The proceeds of the Subscription Receipts (the "Escrowed Proceeds") will be
escrowed with Norton Rose Canada LLP (the "Escrow Agent") pending (i) completion
of the Acquisition, and (ii) acceptance for listing of the Company's Common
Shares on the TSX Venture Exchange (the "Escrow Release Conditions"). Provided
the Escrow Release Conditions have been satisfied on or prior to November 30,
2012, the Escrowed Proceeds (and accrued interest) will be released to the
Corporation and the Subscription Receipts will be automatically converted into
Common Shares and Warrants. If the Escrow Release Conditions are not satisfied
on or prior to November 30, 2012, the Subscription Receipts will be cancelled in
accordance with their terms and the Escrowed Proceeds plus accrued interest (net
of taxes) will be returned to subscribers by the Escrow Agent on a pro-rata
basis. In the event that the Escrow Release Conditions are not satisfied and the
Escrowed Proceeds are insufficient to cover the repayment of the subscription
price plus interest, the Company shall contribute such additional funds as are
necessary to satisfy such repayment.


Peter F. Chodos, President and CEO of Portex, commented: "We are pleased to
announce the financing that will enable Portex to move all of its advanced
exploration projects in Spain and Portugal and, once the acquisition of SMI is
completed, the projects in Norway and Sweden, to the next level. In addition, we
look forward to welcoming Aberdeen as a major shareholder of the Company.
Aberdeen is an experienced investor in resource issuers."


Portex is a Toronto-based mineral development company, focused on acquisition
and development of base and precious metal properties in Europe. The Company
currently has properties in Spain and Portugal.

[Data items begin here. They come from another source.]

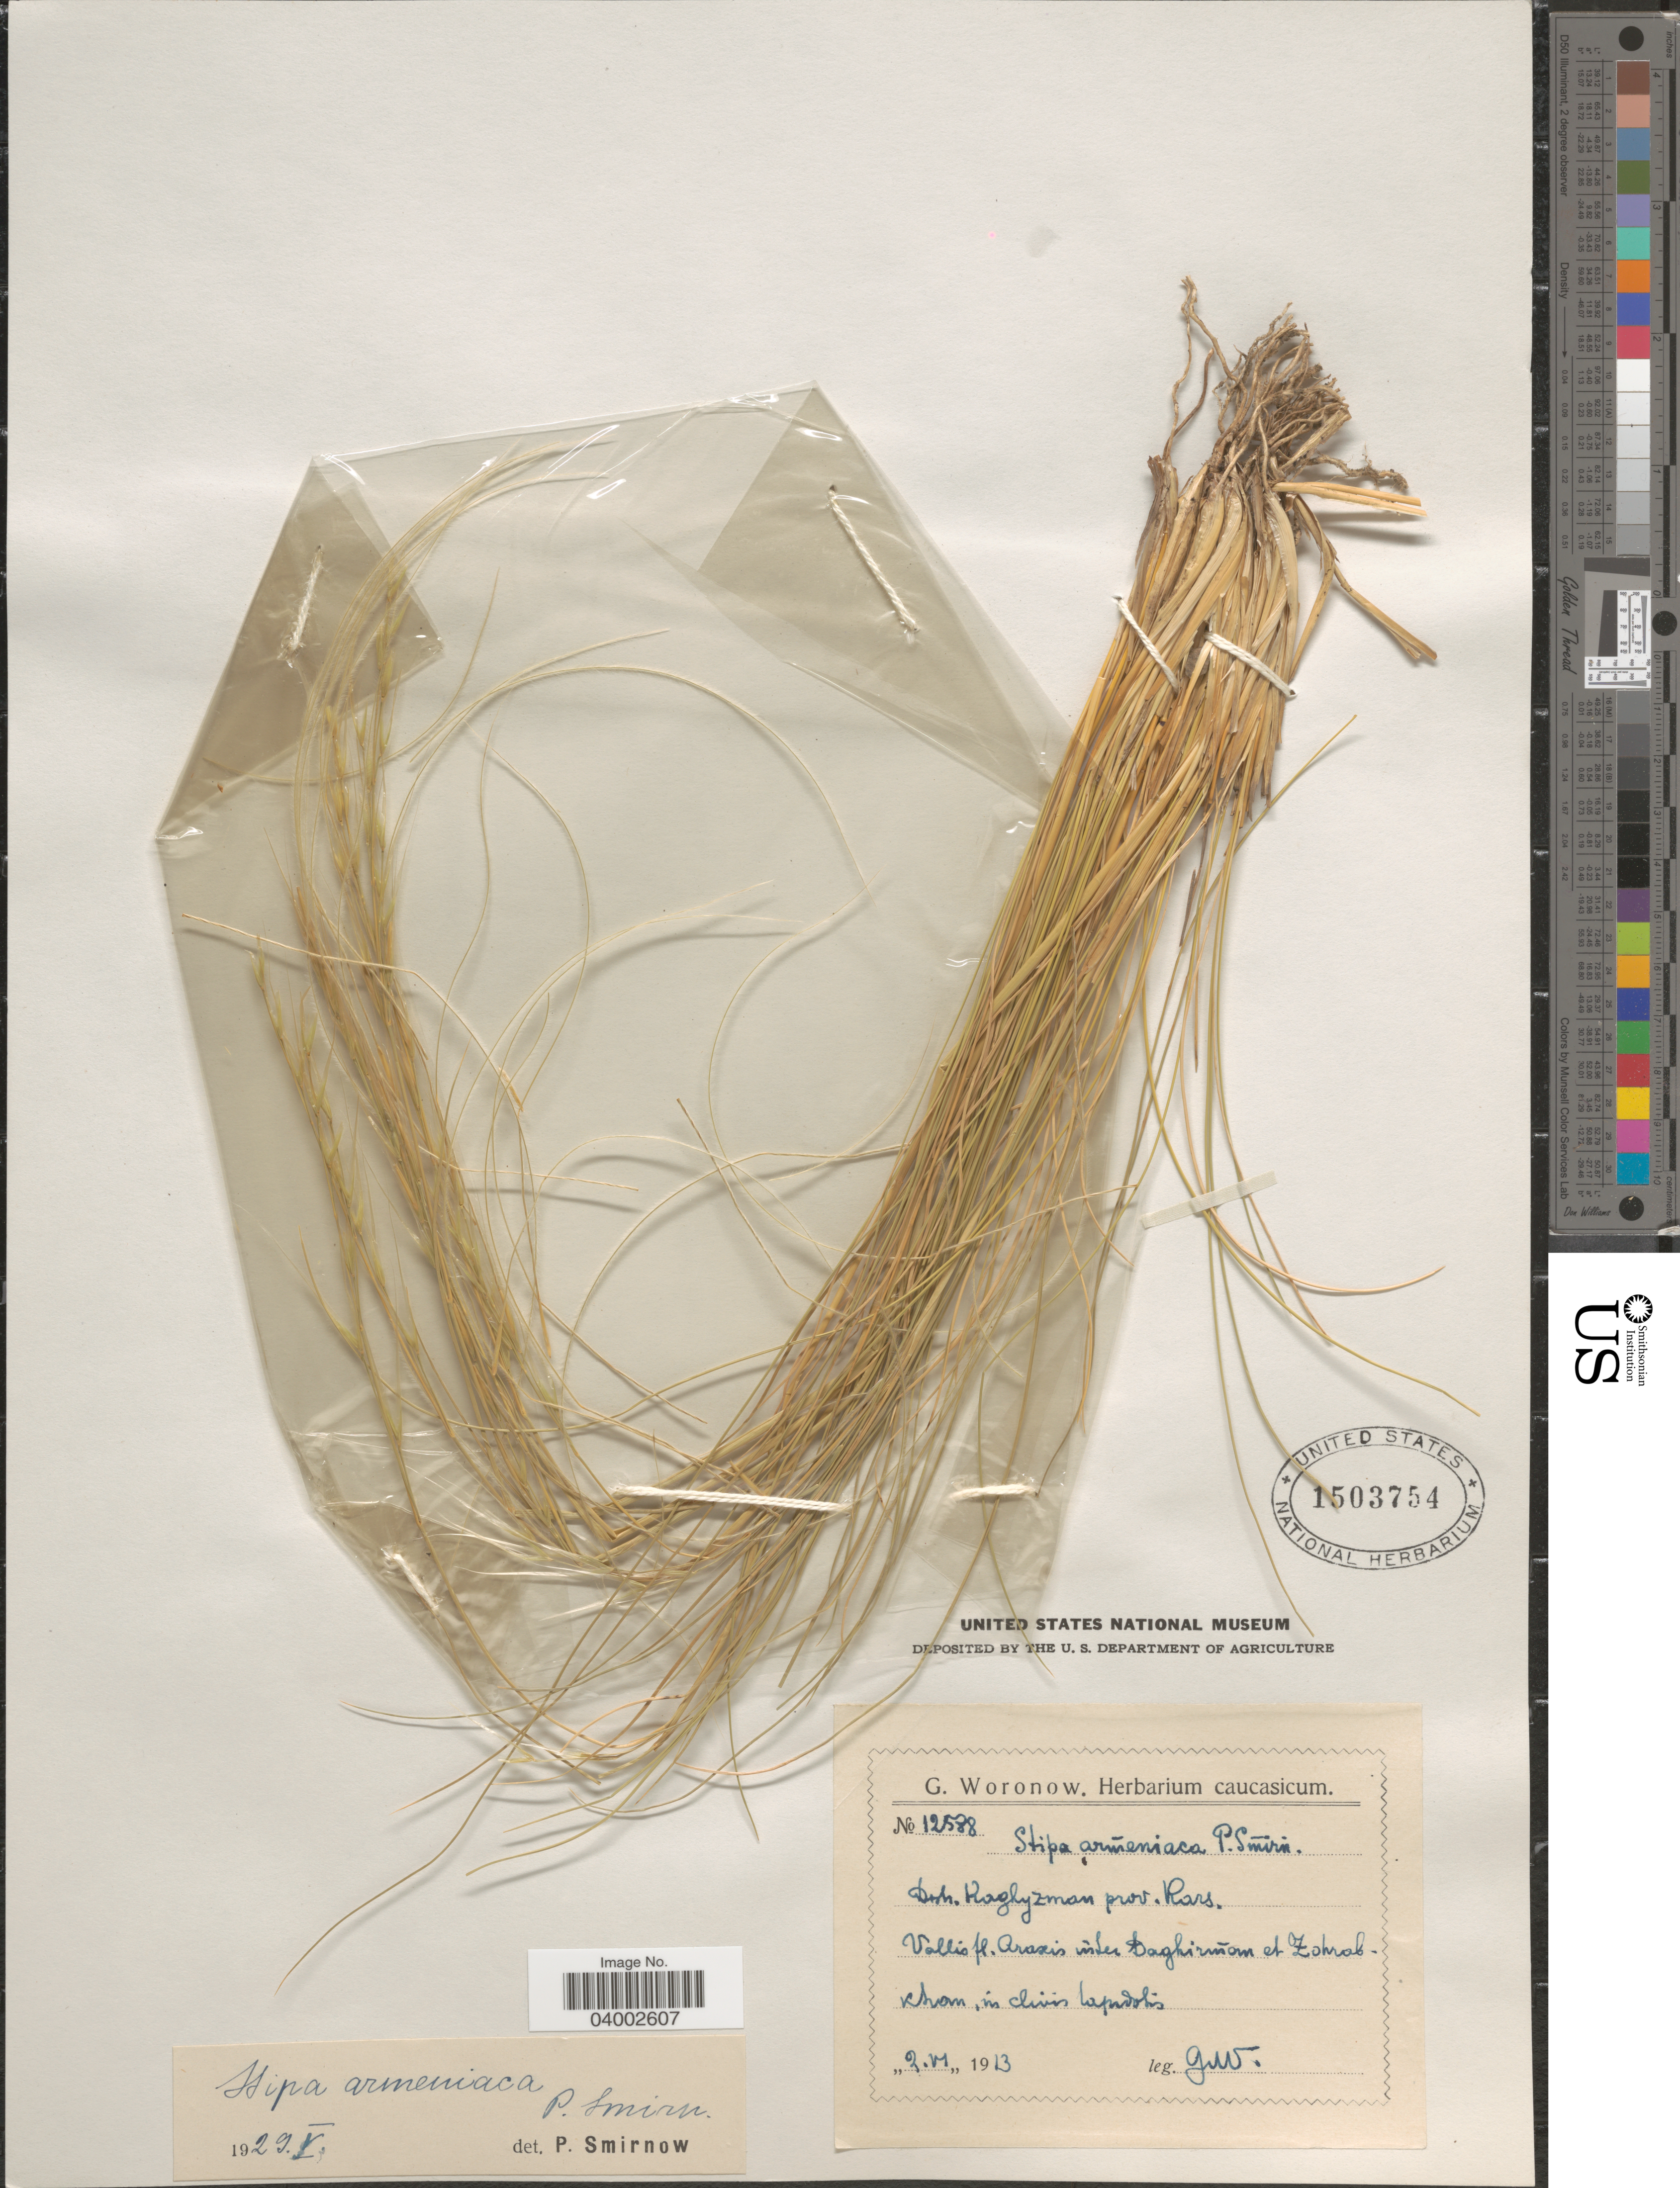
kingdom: Plantae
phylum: Tracheophyta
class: Liliopsida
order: Poales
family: Poaceae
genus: Stipa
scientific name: Stipa armeniaca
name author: P.A. Smirn. ex Roshev.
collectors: G. Woronow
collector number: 12588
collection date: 1913-06-02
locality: Distr. Kaghyzman [interpreted] prov. Kars [interpreted]. Vallis fl. Arasis [interpreted] inter Daghirmam [interpreted] et Zohralkham [interpreted], in clivis lapadosis [interpreted].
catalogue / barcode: US 1503754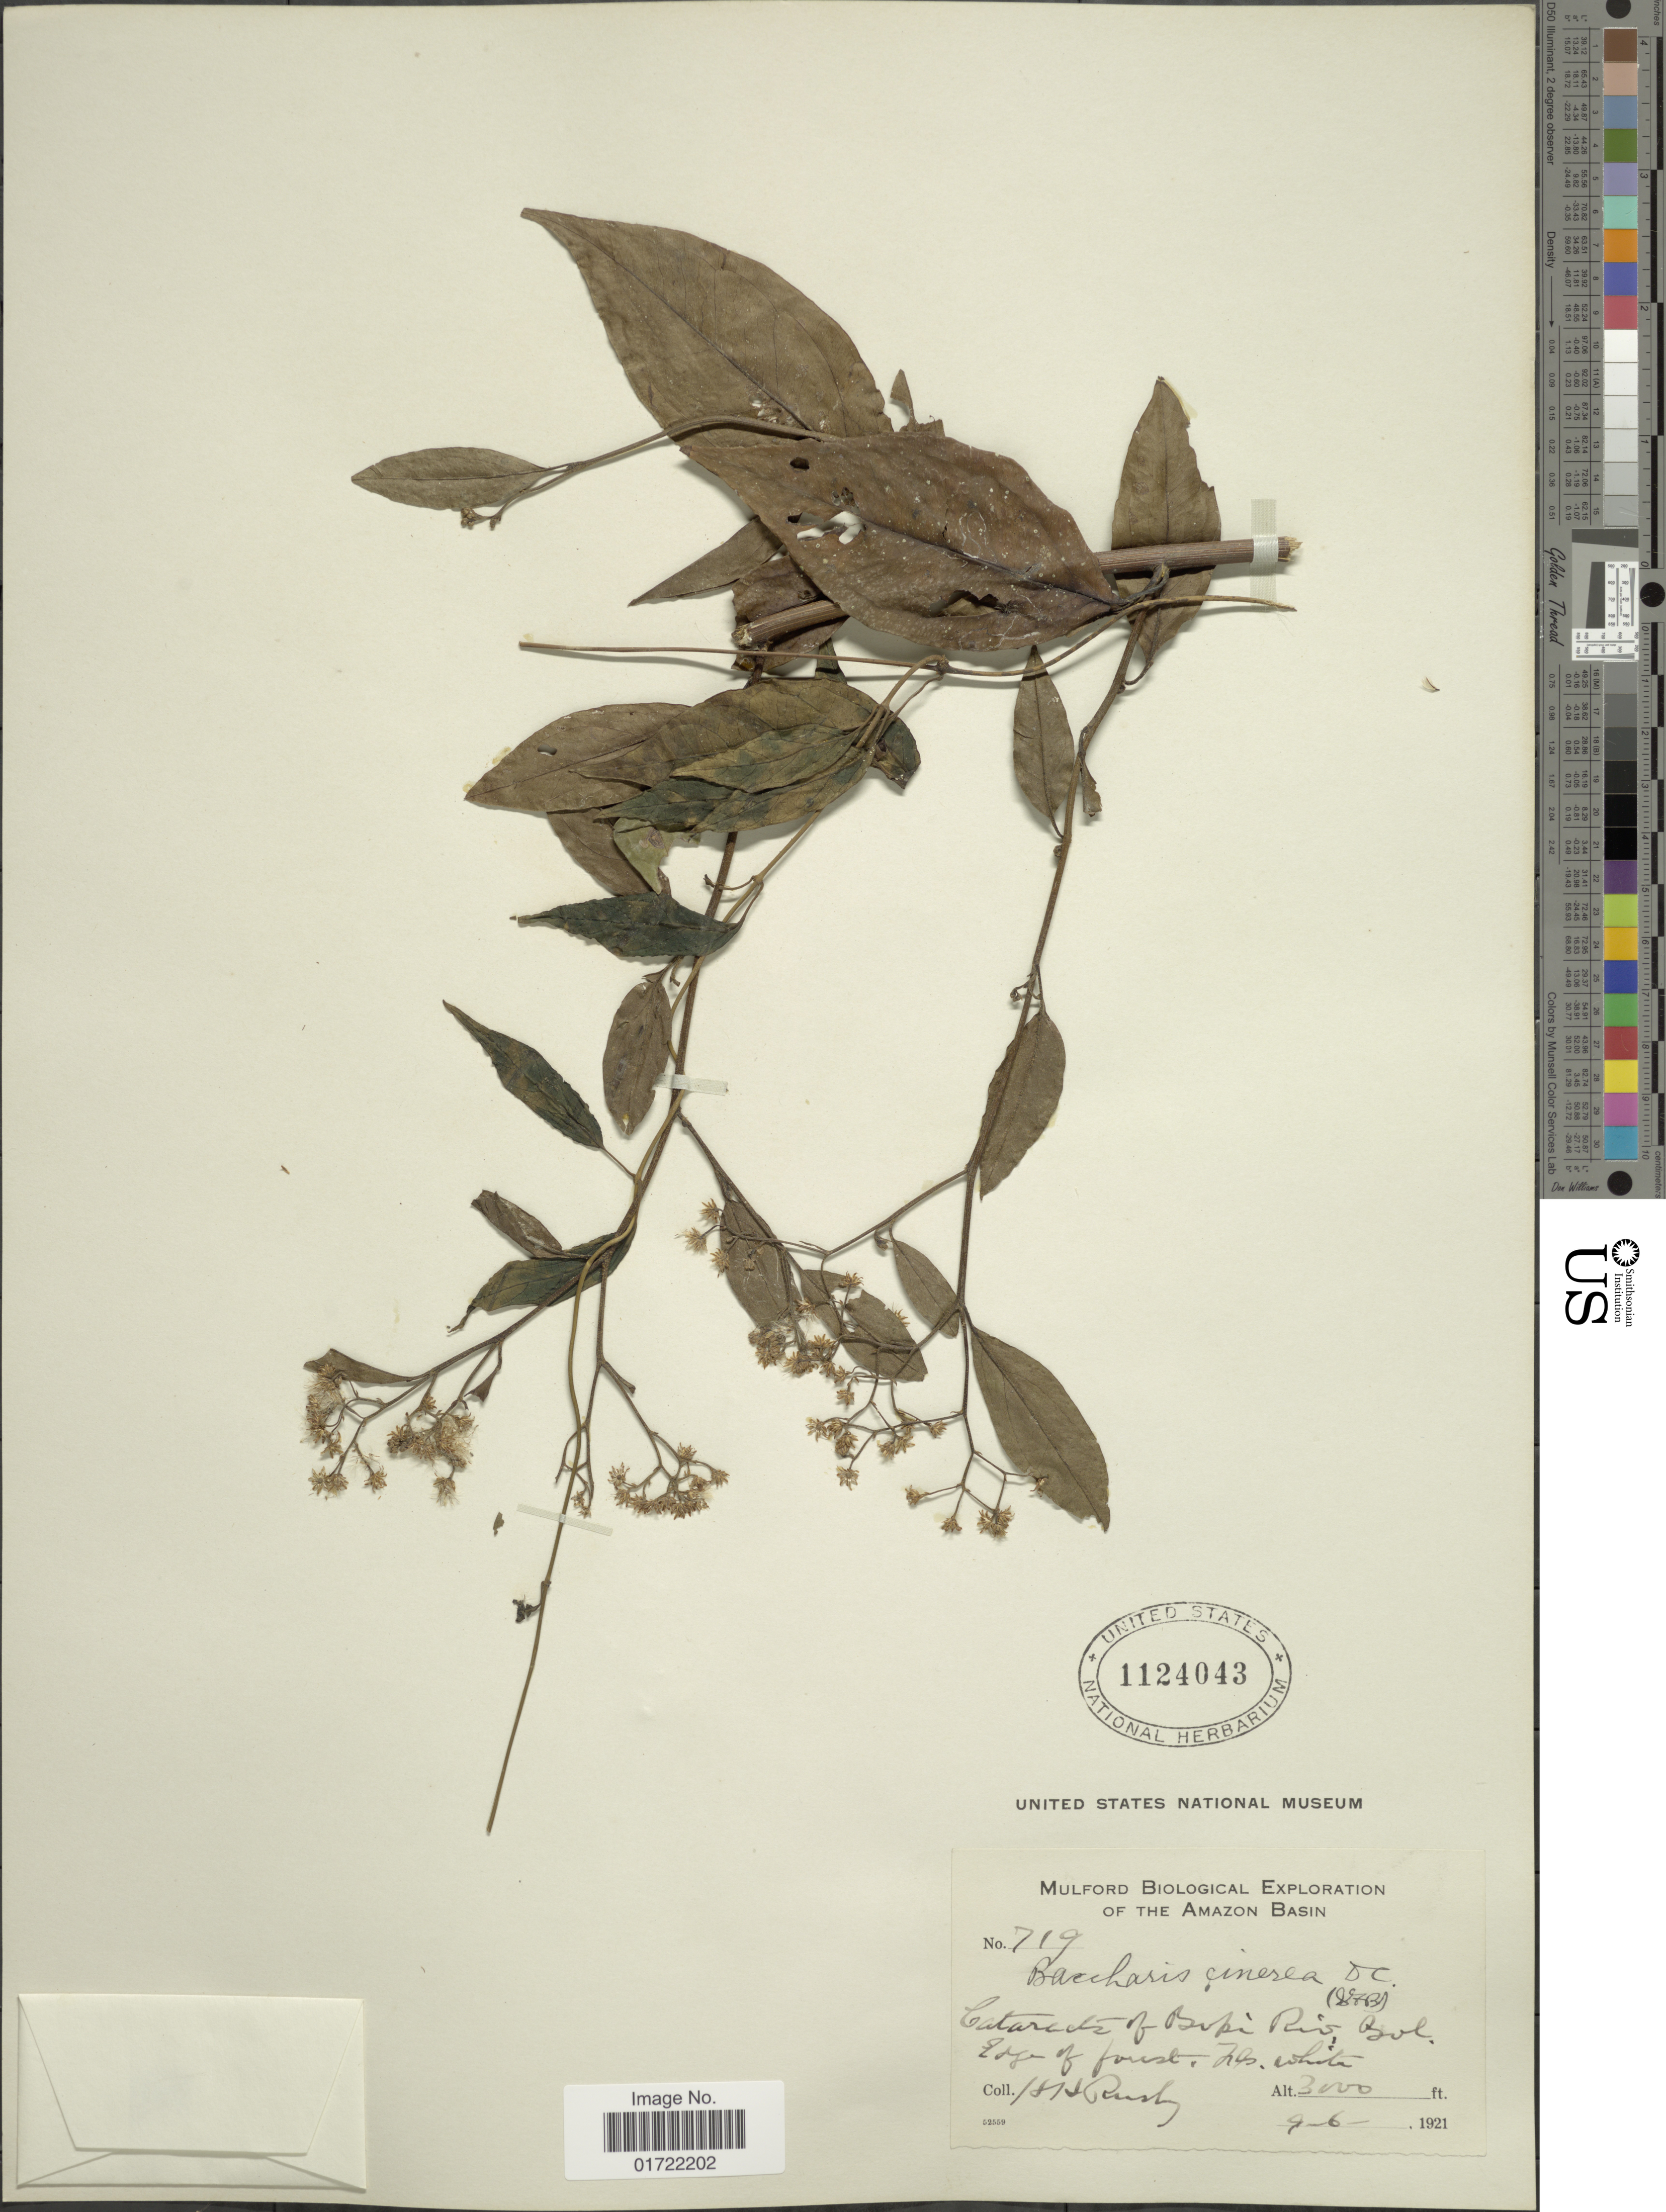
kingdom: Plantae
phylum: Tracheophyta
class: Magnoliopsida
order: Asterales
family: Asteraceae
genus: Baccharis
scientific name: Baccharis cinerea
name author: DC.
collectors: H. H. Rusby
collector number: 719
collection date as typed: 9-6-1921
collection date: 1921-09-06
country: Bolivia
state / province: La Paz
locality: Cataracts of the Bopi River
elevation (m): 914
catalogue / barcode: US 1124043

This news release contains "forward-looking information" which may include, but
is not limited to, statements with respect to the future financial or operating
performance of the Company and its projects. Often, but not always,
forward-looking statements can be identified by the use of words such as
"plans", "expects", "is expected", "budget", "scheduled", "estimates",
"forecasts", "intends", "anticipates", or "believes" or variations (including
negative variations) of such words and phrases, or state that certain actions,
events or results "may", "could", "would", "might" or "will" be taken, occur or
be achieved. Forward-looking statements involve known and unknown risks,
uncertainties and other factors which may cause the actual results, performance
or achievements of the Company to be materially different from any future
results, performance or achievements expressed or implied by the forward-looking
statements. Forward-looking statements contained herein are made as of the date
of this press release and the Company disclaims any obligation to update any
forward-looking statements, whether as a result of new information, future
events or results or otherwise. There can be no assurance that forward-looking
statements will prove to be accurate, as actual results and future events could
differ materially from those anticipated in such statements. The Company
undertakes no obligation to update forward-looking statements if circumstances,
management's estimates or opinions should change, except as required by
securities legislation. Accordingly, the reader is cautioned not to place undue
reliance on forward-looking statements.